Selon l'Organisation mondiale de la santé (OMS), le HPV est responsable de plus de 5 % de tous les cancers dans le monde. En Afrique du Sud, le cancer du col de l'utérus est le deuxième cancer le plus fréquent chez les femmes, avec environ 10 000 nouveaux cas par an. Cependant, le HPV cause également environ 1 500 cas de cancer du pénis et 2 000 cas de cancer de l'anus chez les hommes chaque année dans le pays, selon le Registre national du cancer.
La Dre Linda-Gail Bekker, chercheuse sud-africaine de premier plan sur le VIH et ancienne présidente de la Société internationale du sida, a déclaré que l'inclusion des garçons dans le programme de vaccination contre le HPV réduirait le fardeau global des maladies liées au HPV et aiderait à atteindre l'immunité collective.
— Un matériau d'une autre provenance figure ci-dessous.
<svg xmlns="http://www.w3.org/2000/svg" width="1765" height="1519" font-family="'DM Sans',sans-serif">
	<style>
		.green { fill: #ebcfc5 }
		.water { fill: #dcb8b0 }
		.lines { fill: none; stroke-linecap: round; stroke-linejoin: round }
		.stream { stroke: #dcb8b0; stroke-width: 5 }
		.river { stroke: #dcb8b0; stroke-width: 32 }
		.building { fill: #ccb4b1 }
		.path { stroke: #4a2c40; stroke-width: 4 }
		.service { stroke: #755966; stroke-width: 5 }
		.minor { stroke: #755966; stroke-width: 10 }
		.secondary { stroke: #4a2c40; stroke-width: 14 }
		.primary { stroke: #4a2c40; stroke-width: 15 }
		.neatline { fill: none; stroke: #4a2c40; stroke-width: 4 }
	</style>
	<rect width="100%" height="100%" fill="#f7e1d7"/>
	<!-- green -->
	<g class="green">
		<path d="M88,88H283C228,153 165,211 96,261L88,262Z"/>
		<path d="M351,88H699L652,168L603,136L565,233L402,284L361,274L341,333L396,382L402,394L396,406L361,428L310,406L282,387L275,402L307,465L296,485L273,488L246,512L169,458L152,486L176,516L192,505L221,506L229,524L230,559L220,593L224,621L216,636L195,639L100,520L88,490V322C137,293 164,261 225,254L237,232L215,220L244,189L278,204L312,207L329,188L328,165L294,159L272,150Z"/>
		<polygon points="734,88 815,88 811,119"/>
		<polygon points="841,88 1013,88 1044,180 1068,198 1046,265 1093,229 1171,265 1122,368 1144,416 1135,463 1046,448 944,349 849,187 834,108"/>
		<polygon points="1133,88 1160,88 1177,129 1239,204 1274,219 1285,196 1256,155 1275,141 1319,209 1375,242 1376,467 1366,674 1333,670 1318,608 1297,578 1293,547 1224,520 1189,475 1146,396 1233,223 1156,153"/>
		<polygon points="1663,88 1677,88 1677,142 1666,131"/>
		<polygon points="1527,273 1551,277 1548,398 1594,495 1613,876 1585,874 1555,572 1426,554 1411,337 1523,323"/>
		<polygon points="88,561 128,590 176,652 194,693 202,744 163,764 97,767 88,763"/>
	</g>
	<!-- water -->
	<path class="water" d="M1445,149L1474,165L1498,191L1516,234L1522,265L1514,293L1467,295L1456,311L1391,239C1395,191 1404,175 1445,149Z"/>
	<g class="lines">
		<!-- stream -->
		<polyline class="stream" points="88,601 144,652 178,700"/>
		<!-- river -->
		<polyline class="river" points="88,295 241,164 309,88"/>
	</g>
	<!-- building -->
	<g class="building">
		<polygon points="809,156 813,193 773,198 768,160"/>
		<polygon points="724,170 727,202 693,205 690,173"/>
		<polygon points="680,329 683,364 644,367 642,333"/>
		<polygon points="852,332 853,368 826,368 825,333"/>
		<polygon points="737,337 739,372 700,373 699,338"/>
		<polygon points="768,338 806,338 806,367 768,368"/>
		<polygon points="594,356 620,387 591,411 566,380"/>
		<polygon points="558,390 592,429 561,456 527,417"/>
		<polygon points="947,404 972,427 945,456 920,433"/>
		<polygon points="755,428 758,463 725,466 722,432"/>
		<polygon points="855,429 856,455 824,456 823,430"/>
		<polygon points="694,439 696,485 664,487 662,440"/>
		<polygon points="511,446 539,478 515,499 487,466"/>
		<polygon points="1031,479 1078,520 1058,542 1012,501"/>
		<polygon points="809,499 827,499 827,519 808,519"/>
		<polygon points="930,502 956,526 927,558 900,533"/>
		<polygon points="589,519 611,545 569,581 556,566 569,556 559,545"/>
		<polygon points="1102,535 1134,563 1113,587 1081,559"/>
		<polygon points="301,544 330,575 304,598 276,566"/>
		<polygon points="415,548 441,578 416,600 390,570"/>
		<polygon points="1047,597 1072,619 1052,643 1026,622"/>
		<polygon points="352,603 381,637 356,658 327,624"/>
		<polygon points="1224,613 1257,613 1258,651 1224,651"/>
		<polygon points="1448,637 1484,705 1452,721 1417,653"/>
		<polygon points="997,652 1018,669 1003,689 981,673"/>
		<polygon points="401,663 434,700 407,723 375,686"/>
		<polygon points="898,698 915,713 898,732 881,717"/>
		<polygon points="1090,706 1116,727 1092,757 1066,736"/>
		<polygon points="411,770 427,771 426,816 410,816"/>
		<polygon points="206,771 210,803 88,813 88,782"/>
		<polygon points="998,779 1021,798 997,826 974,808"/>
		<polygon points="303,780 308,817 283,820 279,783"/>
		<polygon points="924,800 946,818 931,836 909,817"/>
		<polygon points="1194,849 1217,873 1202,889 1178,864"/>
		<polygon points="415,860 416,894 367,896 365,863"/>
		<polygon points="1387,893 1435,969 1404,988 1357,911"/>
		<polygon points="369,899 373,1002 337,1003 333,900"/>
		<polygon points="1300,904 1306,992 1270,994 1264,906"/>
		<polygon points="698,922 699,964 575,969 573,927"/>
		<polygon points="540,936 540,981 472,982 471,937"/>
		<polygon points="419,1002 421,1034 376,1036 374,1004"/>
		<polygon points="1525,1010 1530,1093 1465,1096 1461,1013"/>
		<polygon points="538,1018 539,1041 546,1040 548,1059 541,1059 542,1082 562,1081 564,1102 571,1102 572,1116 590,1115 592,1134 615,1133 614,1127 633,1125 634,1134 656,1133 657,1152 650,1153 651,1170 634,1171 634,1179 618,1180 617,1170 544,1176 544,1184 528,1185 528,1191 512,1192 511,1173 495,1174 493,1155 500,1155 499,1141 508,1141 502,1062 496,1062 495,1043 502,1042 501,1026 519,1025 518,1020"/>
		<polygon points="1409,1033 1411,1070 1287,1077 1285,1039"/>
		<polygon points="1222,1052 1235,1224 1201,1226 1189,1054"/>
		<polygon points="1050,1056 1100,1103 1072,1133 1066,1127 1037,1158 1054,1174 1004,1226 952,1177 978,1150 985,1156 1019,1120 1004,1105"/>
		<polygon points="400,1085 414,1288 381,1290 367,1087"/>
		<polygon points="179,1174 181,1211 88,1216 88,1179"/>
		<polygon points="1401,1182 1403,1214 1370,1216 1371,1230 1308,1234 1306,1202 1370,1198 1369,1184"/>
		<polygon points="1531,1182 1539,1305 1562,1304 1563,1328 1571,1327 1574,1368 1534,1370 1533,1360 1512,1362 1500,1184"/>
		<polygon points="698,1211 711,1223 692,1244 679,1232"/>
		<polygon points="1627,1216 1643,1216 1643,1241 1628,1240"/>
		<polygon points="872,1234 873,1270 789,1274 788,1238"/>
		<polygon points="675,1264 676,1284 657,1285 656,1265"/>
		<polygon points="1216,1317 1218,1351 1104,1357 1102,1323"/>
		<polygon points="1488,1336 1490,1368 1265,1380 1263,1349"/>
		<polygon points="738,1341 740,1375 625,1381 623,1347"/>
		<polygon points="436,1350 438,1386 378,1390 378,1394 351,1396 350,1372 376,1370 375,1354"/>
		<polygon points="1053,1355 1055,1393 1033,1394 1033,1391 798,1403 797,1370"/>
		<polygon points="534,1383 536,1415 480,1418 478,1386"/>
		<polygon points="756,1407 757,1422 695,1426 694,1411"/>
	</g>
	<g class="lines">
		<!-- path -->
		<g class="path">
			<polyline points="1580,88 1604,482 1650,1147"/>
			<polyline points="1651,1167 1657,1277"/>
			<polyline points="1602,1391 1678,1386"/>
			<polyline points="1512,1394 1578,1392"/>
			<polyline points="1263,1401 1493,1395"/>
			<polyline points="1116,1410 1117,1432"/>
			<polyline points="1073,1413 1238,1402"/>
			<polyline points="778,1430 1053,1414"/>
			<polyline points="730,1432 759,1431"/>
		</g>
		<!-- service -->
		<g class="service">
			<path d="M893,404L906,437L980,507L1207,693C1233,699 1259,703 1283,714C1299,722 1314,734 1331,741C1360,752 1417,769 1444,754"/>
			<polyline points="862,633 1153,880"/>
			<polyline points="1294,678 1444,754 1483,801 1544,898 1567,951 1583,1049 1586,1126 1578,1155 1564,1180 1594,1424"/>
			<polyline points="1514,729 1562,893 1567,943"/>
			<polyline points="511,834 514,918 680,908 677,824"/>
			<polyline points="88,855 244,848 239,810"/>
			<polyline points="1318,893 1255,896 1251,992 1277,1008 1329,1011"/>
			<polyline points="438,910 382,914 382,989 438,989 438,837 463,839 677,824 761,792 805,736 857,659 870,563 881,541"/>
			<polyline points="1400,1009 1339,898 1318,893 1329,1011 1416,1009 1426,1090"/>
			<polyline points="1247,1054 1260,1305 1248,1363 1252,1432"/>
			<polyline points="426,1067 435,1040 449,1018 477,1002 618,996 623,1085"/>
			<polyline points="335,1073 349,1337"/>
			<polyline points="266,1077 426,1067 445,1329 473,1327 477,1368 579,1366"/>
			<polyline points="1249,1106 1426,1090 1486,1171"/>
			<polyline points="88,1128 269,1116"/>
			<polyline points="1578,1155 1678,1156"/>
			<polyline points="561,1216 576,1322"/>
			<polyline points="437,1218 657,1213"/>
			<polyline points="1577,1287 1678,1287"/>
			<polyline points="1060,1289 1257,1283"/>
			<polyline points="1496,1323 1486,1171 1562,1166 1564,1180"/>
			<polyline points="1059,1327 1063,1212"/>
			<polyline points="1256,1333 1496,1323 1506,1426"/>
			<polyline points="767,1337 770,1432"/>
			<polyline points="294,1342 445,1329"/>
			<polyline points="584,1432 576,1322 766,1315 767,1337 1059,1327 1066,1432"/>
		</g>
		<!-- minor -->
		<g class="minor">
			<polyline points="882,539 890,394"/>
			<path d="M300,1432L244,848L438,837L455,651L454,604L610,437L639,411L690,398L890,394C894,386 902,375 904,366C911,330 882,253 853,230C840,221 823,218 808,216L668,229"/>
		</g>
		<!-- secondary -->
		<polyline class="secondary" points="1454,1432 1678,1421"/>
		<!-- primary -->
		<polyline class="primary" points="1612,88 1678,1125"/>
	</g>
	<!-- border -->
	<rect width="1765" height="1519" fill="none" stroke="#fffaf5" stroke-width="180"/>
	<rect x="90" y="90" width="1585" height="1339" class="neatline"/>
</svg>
Le vaccin est plus efficace lorsqu'il est administré avant les premiers rapports sexuels, généralement entre 9 et 12 ans.
Plusieurs pays, dont l'Australie, le Royaume-Uni et les États-Unis, recommandent déjà la vaccination contre le HPV pour les garçons et les filles. Le ministère sud-africain de la Santé n'a pas encore annoncé de plans pour étendre le programme, mais des groupes de défense comme la Cancer Association of South Africa (CANSA) continuent de plaider en faveur d'une vaccination neutre en matière de genre.